Show me every line in the listing that has the word "default".
══════════════════════════════
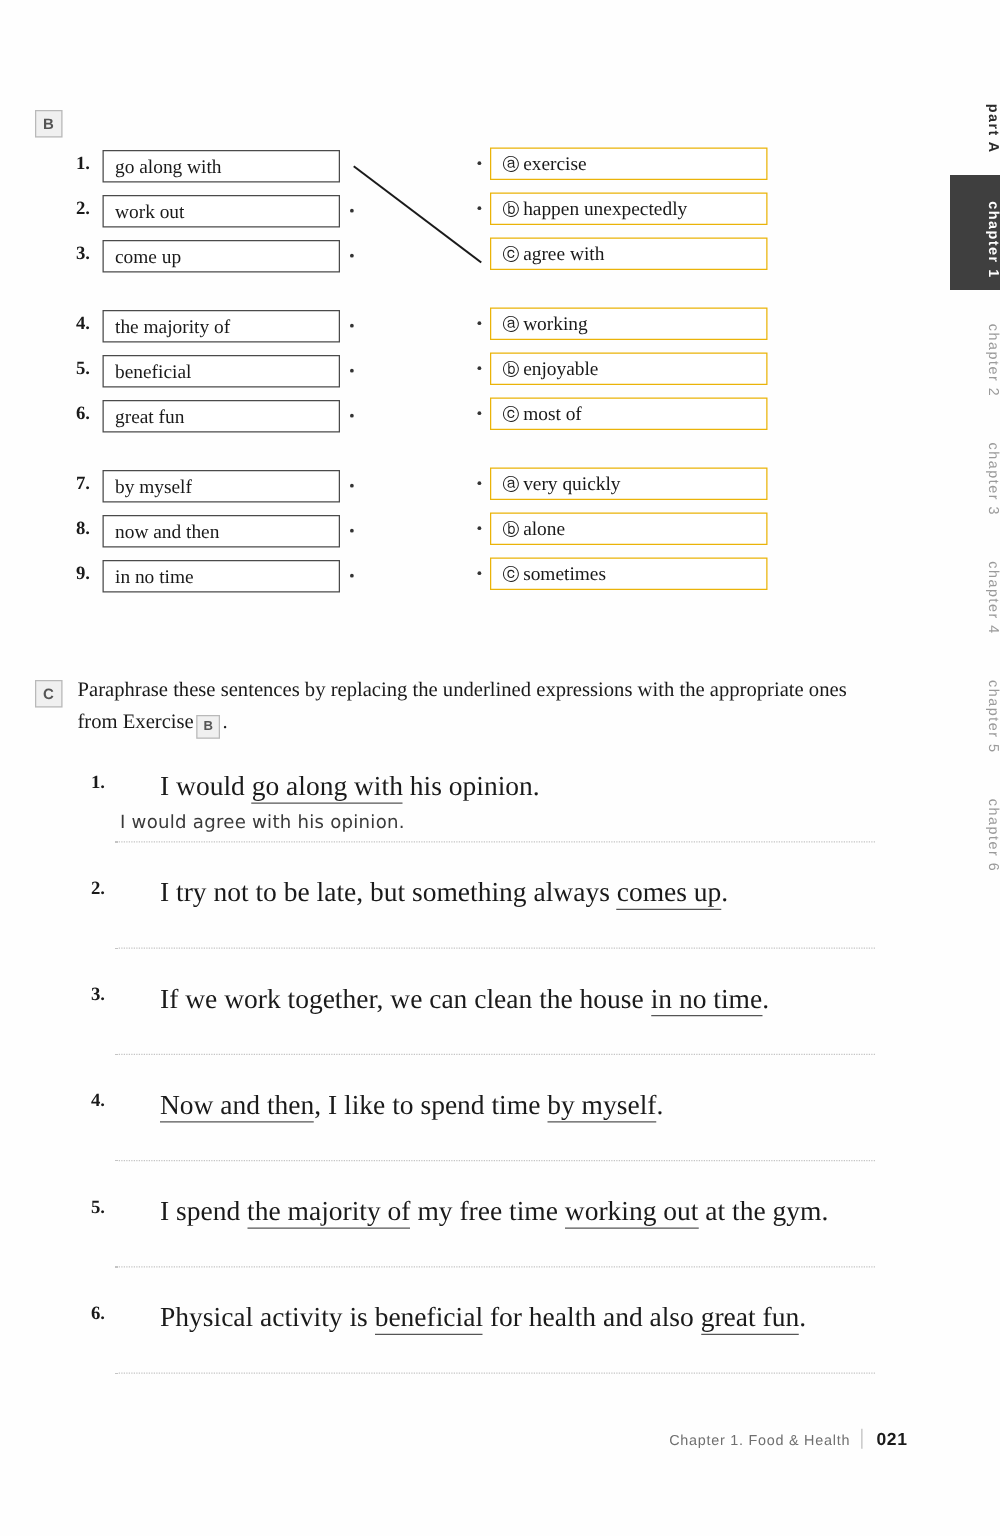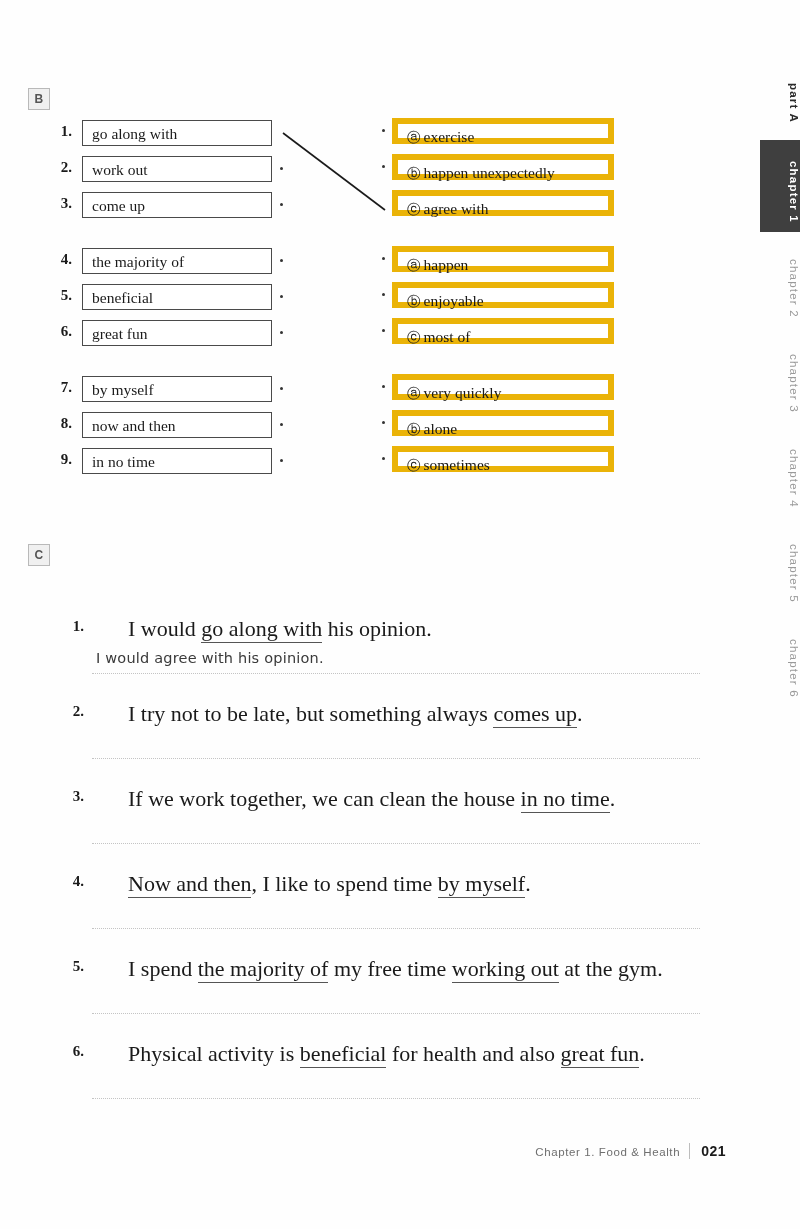--- a/index.html
+++ b/index.html
@@ -153,21 +153,21 @@
     height: 3px;
     background: #333;
     border-radius: 50%;
   }
   .m-box-r {
     position: absolute;
     left: 340px;
     top: 0;
     width: 222px;
     height: 26px;
-    border: 6px solid #eab308;
+    border: 1px solid #eab308;
     background: #fff;
     font-size: 15.5px;
     line-height: 26px;
     padding-left: 9px;
     box-sizing: border-box;
     white-space: nowrap;
   }
   .circ {
     display: inline-block;
     font-size: 13.5px;
@@ -295,21 +295,21 @@
       <span class="m-dot-l"></span>
     </div>
     <div class="m-row" style="left:0; top:200px;">
       <span class="m-num">6.</span>
       <span class="m-box">great fun</span>
       <span class="m-dot-l"></span>
     </div>
 
     <div class="m-row" style="left:0; top:126px;">
       <span class="m-dot-r"></span>
-      <span class="m-box-r"><span class="circ">ⓐ</span><span>happen</span></span>
+      <span class="m-box-r"><span class="circ">ⓐ</span><span>working</span></span>
     </div>
     <div class="m-row" style="left:0; top:162px;">
       <span class="m-dot-r"></span>
       <span class="m-box-r"><span class="circ">ⓑ</span><span>enjoyable</span></span>
     </div>
     <div class="m-row" style="left:0; top:198px;">
       <span class="m-dot-r"></span>
       <span class="m-box-r"><span class="circ">ⓒ</span><span>most of</span></span>
     </div>
 
@@ -337,20 +337,24 @@
       <span class="m-dot-r"></span>
       <span class="m-box-r"><span class="circ">ⓑ</span><span>alone</span></span>
     </div>
     <div class="m-row" style="left:0; top:326px;">
       <span class="m-dot-r"></span>
       <span class="m-box-r"><span class="circ">ⓒ</span><span>sometimes</span></span>
     </div>
   </div>
 
   <div class="ex-marker" style="left:28px; top:544px;">C</div>
+  <div class="ex-heading" style="left:62px; top:540px; width:650px;">
+    <span>Paraphrase these sentences by replacing the underlined expressions with the appropriate</span>
+    <span>ones from Exercise</span><span class="ex-inline">B</span><span>.</span>
+  </div>
 
   <div id="paraphrase">
 
     <div class="p-item">
       <span class="p-num" style="top:78px;">1.</span>
       <span class="p-text" style="top:76px;"><span>I would </span><span class="u">go along with</span><span> his opinion.</span></span>
       <span class="hand" style="top:110px;">I would agree with his opinion.</span>
       <div class="ans-line" style="top:133px;"></div>
     </div>
 

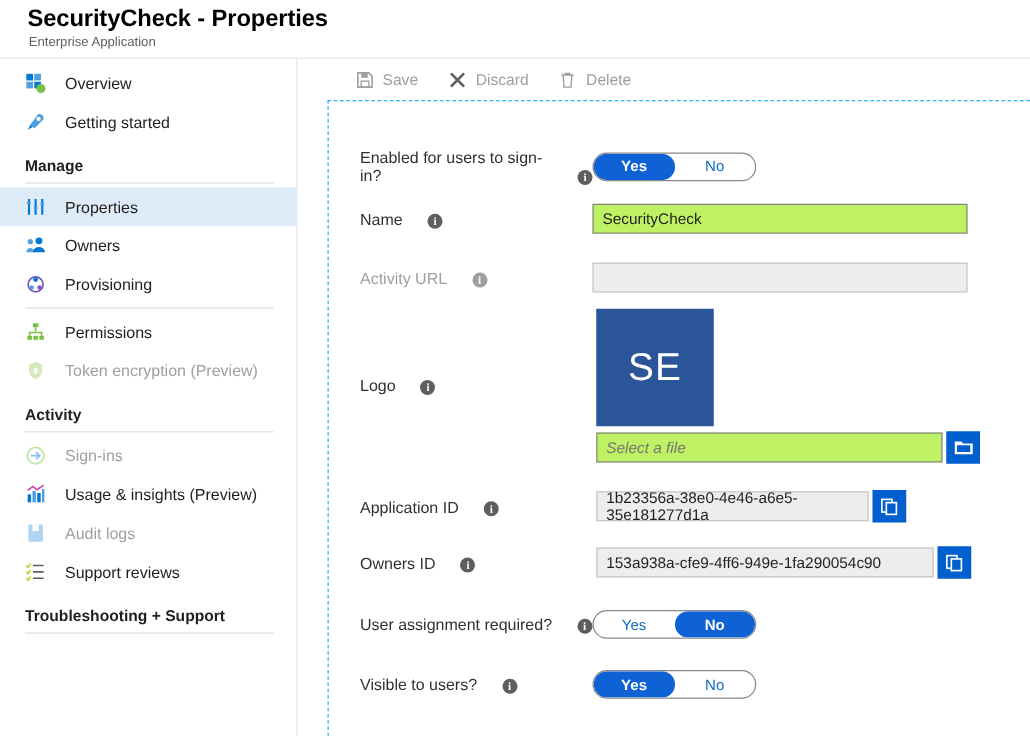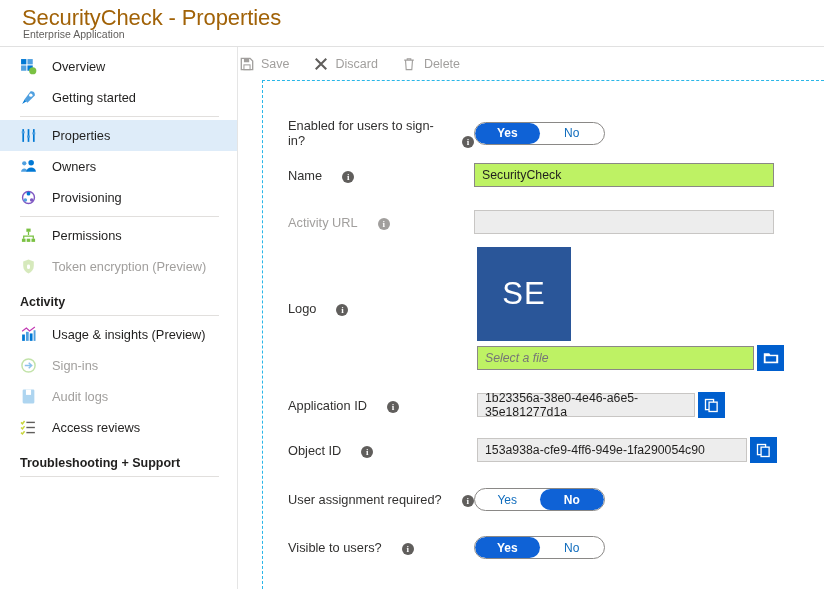--- a/index.html
+++ b/index.html
@@ -12,21 +12,21 @@
   }
   .page { position: relative; width: 824px; height: 589px; }
 
   
   .header {
     position: absolute; left: 0; top: 0; width: 824px; height: 47px;
     background: #ffffff; border-bottom: 1px solid #e1e1e1;
   }
   .header-title {
     position: absolute; left: 22px; top: 5px;
-    font-size: 22px; font-weight: 400; color: #a16207; letter-spacing: -0.1px;
+    font-size: 19px; font-weight: 700; color: #000000; letter-spacing: -0.1px;
   }
   .header-sub {
     position: absolute; left: 23px; top: 28px;
     font-size: 10.5px; color: #605e5c;
   }
 
   
   .sidebar {
     position: absolute; left: 0; top: 47px; width: 238px; height: 542px;
     background: #ffffff; border-right: 1px solid #e5e5e5;
@@ -48,21 +48,21 @@
   .nav-item.disabled { color: #a19f9d; cursor: default; }
   .nav-item.disabled .ico { opacity: .45; }
   .nav-group {
     padding: 13px 20px 3px 20px; font-size: 12.5px; font-weight: 600; color: #201f1e;
   }
   .nav-rule { height: 1px; background: #e1dfdd; margin: 3px 18px 3px 20px; }
 
   
   .content { position: absolute; left: 239px; top: 47px; width: 585px; height: 542px; background: #fff; }
   .toolbar { position: absolute; left: 0; top: 0; width: 585px; height: 33px;
-    display: flex; gap: 24px; }
+    display: flex; padding-left: 45px; gap: 24px; }
   .tb-btn { display: flex; align-items: center; gap: 7px; font-size: 12.5px;
     color: #a19f9d; cursor: default; }
   .tb-btn .tb-ico { width: 15px; height: 15px; display: flex; align-items: center; justify-content: center; }
 
   .form-area {
     position: absolute; left: 23px; top: 33px; width: 562px; height: 509px;
     border: 1px dashed #29b6e8; border-right: none; border-bottom: none;
     overflow: hidden;
   }
   .row { position: absolute; display: flex; align-items: center; }
@@ -136,20 +136,21 @@
       <span class="ico">
         <svg width="17" height="17" viewBox="0 0 16 16">
           <path d="M10 2c3 0 4 1 4 4L7 13l-3-3 6-8z" fill="#50a0e0"></path>
           <circle cx="10.2" cy="5.8" r="1.6" fill="#fff"></circle>
           <path d="M4.2 10.2 2 14l3.8-2.2z" fill="#0078d4"></path>
         </svg>
       </span>
       <span>Getting started</span>
     </div>
 
+    <div class="nav-group">Manage</div>
     <div class="nav-rule"></div>
 
     <div class="nav-item selected">
       <span class="ico">
         <svg width="17" height="17" viewBox="0 0 16 16">
           <g stroke="#0078d4" stroke-width="1.6">
             <line x1="3" y1="2" x2="3" y2="14"></line>
               <line x1="8" y1="2" x2="8" y2="14"></line>
               <line x1="13" y1="2" x2="13" y2="14"></line>
           </g>
@@ -210,41 +211,41 @@
           <path d="M8 1.5 13 3.4v4.2c0 3.3-2.2 5.7-5 6.9-2.8-1.2-5-3.6-5-6.9V3.4z" fill="#a5d06d"></path>
           <rect x="6.6" y="6" width="2.8" height="4.4" rx="1.3" fill="#fff"></rect>
         </svg>
       </span>
       <span>Token encryption (Preview)</span>
     </div>
 
     <div class="nav-group">Activity</div>
     <div class="nav-rule"></div>
 
+    <div class="nav-item disabled">
+      <span class="ico">
+        <svg width="17" height="17" viewBox="0 0 16 16">
+          <circle cx="8" cy="8" r="6.2" fill="none" stroke="#7ac143" stroke-width="1.4"></circle>
+          <path d="M4.5 8h6M8.2 5.4 11 8l-2.8 2.6" fill="none" stroke="#0078d4" stroke-width="1.4"></path>
+        </svg>
+      </span>
+      <span>Sign-ins</span>
+    </div>
+
     <div class="nav-item">
       <span class="ico">
         <svg width="17" height="17" viewBox="0 0 16 16">
           <rect x="2" y="8" width="2.6" height="6" fill="#0078d4"></rect>
             <rect x="5.6" y="5.5" width="2.6" height="8.5" fill="#50a0e0"></rect>
           <rect x="9.2" y="7" width="2.6" height="7" fill="#0078d4"></rect>
             <rect x="12.8" y="4" width="1.8" height="10" fill="#50a0e0"></rect>
           <path d="M2 5 6 2l3 2.6L14 1" fill="none" stroke="#c239b3" stroke-width="1.1"></path>
         </svg>
       </span>
       <span>Usage &amp; insights (Preview)</span>
-    </div>
-
-    <div class="nav-item disabled">
-      <span class="ico">
-        <svg width="17" height="17" viewBox="0 0 16 16">
-          <circle cx="8" cy="8" r="6.2" fill="none" stroke="#7ac143" stroke-width="1.4"></circle>
-          <path d="M4.5 8h6M8.2 5.4 11 8l-2.8 2.6" fill="none" stroke="#0078d4" stroke-width="1.4"></path>
-        </svg>
-      </span>
-      <span>Sign-ins</span>
     </div>
 
     <div class="nav-item disabled">
       <span class="ico">
         <svg width="17" height="17" viewBox="0 0 16 16">
           <rect x="2.5" y="1.5" width="11" height="13" rx="1" fill="#4da3e0"></rect>
           <rect x="5.6" y="1.5" width="4.8" height="5" fill="#ffffff"></rect>
         </svg>
       </span>
       <span>Audit logs</span>
@@ -258,21 +259,21 @@
               <line x1="6" y1="8" x2="14" y2="8"></line>
               <line x1="6" y1="12.8" x2="14" y2="12.8"></line>
             </g>
           <g fill="none" stroke="#c9d63c" stroke-width="1.4">
               <path d="M1 3.2 2.3 4.5 4.3 1.9"></path>
               <path d="M1 8 2.3 9.3 4.3 6.7"></path>
               <path d="M1 12.8 2.3 14.1 4.3 11.5"></path>
             </g>
         </svg>
       </span>
-      <span>Access reviews</span>
+      <span>Support reviews</span>
     </div>
 
     <div class="nav-group">Troubleshooting + Support</div>
     <div class="nav-rule"></div>
   </div>
 
   <div class="collapse-btn">«</div>
 
   <div class="content">
 
@@ -366,21 +367,21 @@
             <svg width="15" height="15" viewBox="0 0 16 16">
               <rect x="1.6" y="1.6" width="8.6" height="10.8" fill="none" stroke="#ffffff" stroke-width="1.4"></rect>
               <rect x="5.4" y="4.4" width="8.6" height="10" fill="#005fce" stroke="#ffffff" stroke-width="1.4"></rect>
             </svg>
           </span>
         </span>
       </div>
 
       <div class="row" style="left:25px; top:356px;">
         <span class="lbl" style="width:189px;">
-          <span>Object ID</span>
+          <span>Owners ID</span>
           <span class="info">i</span>
         </span>
         <span class="tfield readonly" style="width:270px;">153a938a-cfe9-4ff6-949e-1fa290054c90</span>
         <span class="sq-btn">
           <span>
             <svg width="15" height="15" viewBox="0 0 16 16">
               <rect x="1.6" y="1.6" width="8.6" height="10.8" fill="none" stroke="#ffffff" stroke-width="1.4"></rect>
               <rect x="5.4" y="4.4" width="8.6" height="10" fill="#005fce" stroke="#ffffff" stroke-width="1.4"></rect>
             </svg>
           </span>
══════════════════════════════
» **Answer below**:
   .nav-item.disabled { color: #a19f9d; cursor: default; }
     color: #a19f9d; cursor: default; }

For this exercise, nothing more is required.